My first was CA World in New Orleans in 1998. In front of an audience of thousands, then Computer Associates CEO Charles Wang wandered across the stage pontificating as a chorus of children danced about him (no, really) and I knew I had indeed entered a whole new world of weird.

A chorus of children dancing around the CEO is actually not particularly unusual for a tech conference for a billion-dollar company. You see some weird-ass shit for entertainment at conference keynotes.

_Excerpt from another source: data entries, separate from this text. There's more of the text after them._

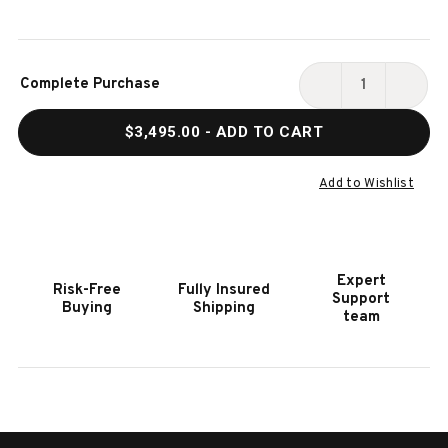
Current
Complete Purchase
Stock:
DECREASE
INCR
QUANTITY
QUAN
$3,495.00
- ADD TO CART
OF
OF
HENRY
HENR
5-
5-
Add to Wishlist
PIECE
PIECE
POKER
POKE
&
&
DINING
DININ
Expert
Risk-Free
Fully Insured
TABLE
TABL
Support
Buying
Shipping
SET
SET
team
WITH
WITH
4
4
CHAIRS
CHAI
–
–
ALPINE
ALPI
LATTE
LATT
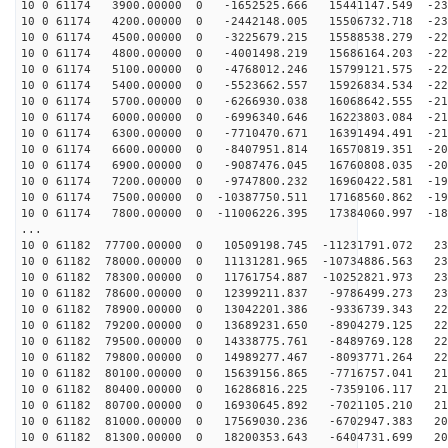
10 0 61174 3900.00000 0 -1652525.666 15441147.549 -231
10 0 61174 4200.00000 0 -2442148.005 15506732.718 -230
10 0 61174 4500.00000 0 -3225679.215 15588538.279 -229
10 0 61174 4800.00000 0 -4001498.219 15686164.203 -227
10 0 61174 5100.00000 0 -4768012.246 15799121.575 -224
10 0 61174 5400.00000 0 -5523662.557 15926834.534 -222
10 0 61174 5700.00000 0 -6266930.038 16068642.555 -219
10 0 61174 6000.00000 0 -6996340.646 16223803.084 -215
10 0 61174 6300.00000 0 -7710470.671 16391494.491 -212
10 0 61174 6600.00000 0 -8407951.814 16570819.351 -207
10 0 61174 6900.00000 0 -9087476.045 16760808.035 -203
10 0 61174 7200.00000 0 -9747800.232 16960422.581 -198
10 0 61174 7500.00000 0 -10387750.511 17168560.862 -19
10 0 61174 7800.00000 0 -11006226.395 17384060.997 -18
...
10 0 61182 77700.00000 0 10509198.745 -11231791.072 23
10 0 61182 78000.00000 0 11131281.965 -10734886.563 23
10 0 61182 78300.00000 0 11761754.887 -10252821.973 23
10 0 61182 78600.00000 0 12399211.837 -9786499.273 230
10 0 61182 78900.00000 0 13042201.386 -9336739.343 228
10 0 61182 79200.00000 0 13689231.650 -8904279.125 226
10 0 61182 79500.00000 0 14338775.761 -8489769.128 223
10 0 61182 79800.00000 0 14989277.467 -8093771.264 221
10 0 61182 80100.00000 0 15639156.865 -7716757.041 218
10 0 61182 80400.00000 0 16286816.225 -7359106.117 214
10 0 61182 80700.00000 0 16930645.892 -7021105.210 210
10 0 61182 81000.00000 0 17569030.236 -6702947.383 206
10 0 61182 81300.00000 0 18200353.643 -6404731.699 201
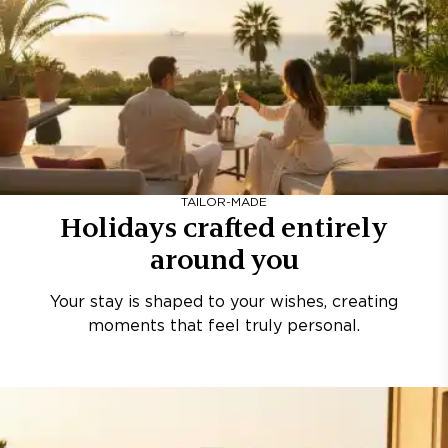
TAILOR-MADE
Holidays crafted entirely
around you
Your stay is shaped to your wishes, creating
moments that feel truly personal.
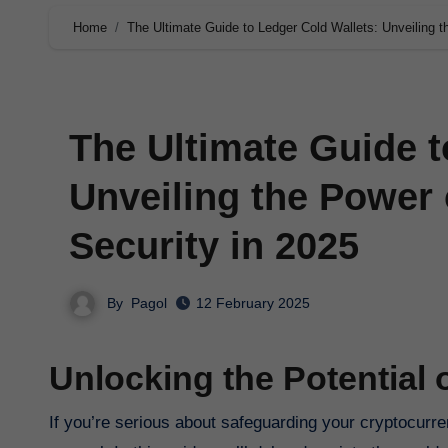
Home
The Ultimate Guide to Ledger Cold Wallets: Unveiling t
The Ultimate Guide t
Unveiling the Power 
Security in 2025
By
Pagol
12 February 2025
Unlocking the Potential 
If you’re serious about safeguarding your cryptocurrency investments, then a Ledger Cold Wallet is a must-have tool in your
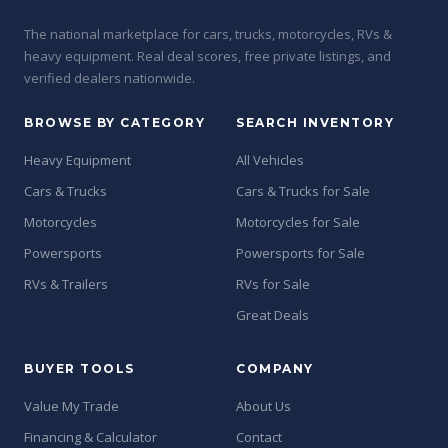
The national marketplace for cars, trucks, motorcycles, RVs &
heavy equipment. Real deal scores, free private listings, and
verified dealers nationwide.
BROWSE BY CATEGORY
SEARCH INVENTORY
Heavy Equipment
All Vehicles
Cars & Trucks
Cars & Trucks for Sale
Motorcycles
Motorcycles for Sale
Powersports
Powersports for Sale
RVs & Trailers
RVs for Sale
Great Deals
BUYER TOOLS
COMPANY
Value My Trade
About Us
Financing & Calculator
Contact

Already pre-COVID-19 we saw the big vendor-neutral tech conferences dry up. Remember COMDEX? Remember Interop? And there were always rumors that the gargantuan Mobile World Congress was struggling to break even.

These were replaced by events sponsored by individual vendors, including Amazon Web Services, Google, Cisco, VMware, etc., with attendance in the tens of thousands, as well as smaller, focused multivendor events with attendance in the hundreds.

I prefer the smaller, focused events myself; easier to find people to talk with who are useful professionally.

At the bigger events, sheer navigation becomes a challenge. Some years, my commute to and from Mobile World Congress was 30-60 minutes on public transit, like a regular job. Though part of me actually enjoyed that; it made me feel cosmopolitan and worldly. Like I lived in Barcelona.

Salespeople love conferences because it helps them generate leads and make deals. Engineers get a rare opportunity for face-to-face networking. And everybody loves the parties.

Or, rather, everybody except me loves the parties. As an introvert who went to one or two conferences per month, I looked forward to the opportunity to go back to my hotel room and decompress.

Big conferences give CEOs and senior executives the opportunity to bask in front of a wildly cheering crowd of thousands. They get to be rock stars for a day. Don’t overlook that as a driver keeping big conferences in business.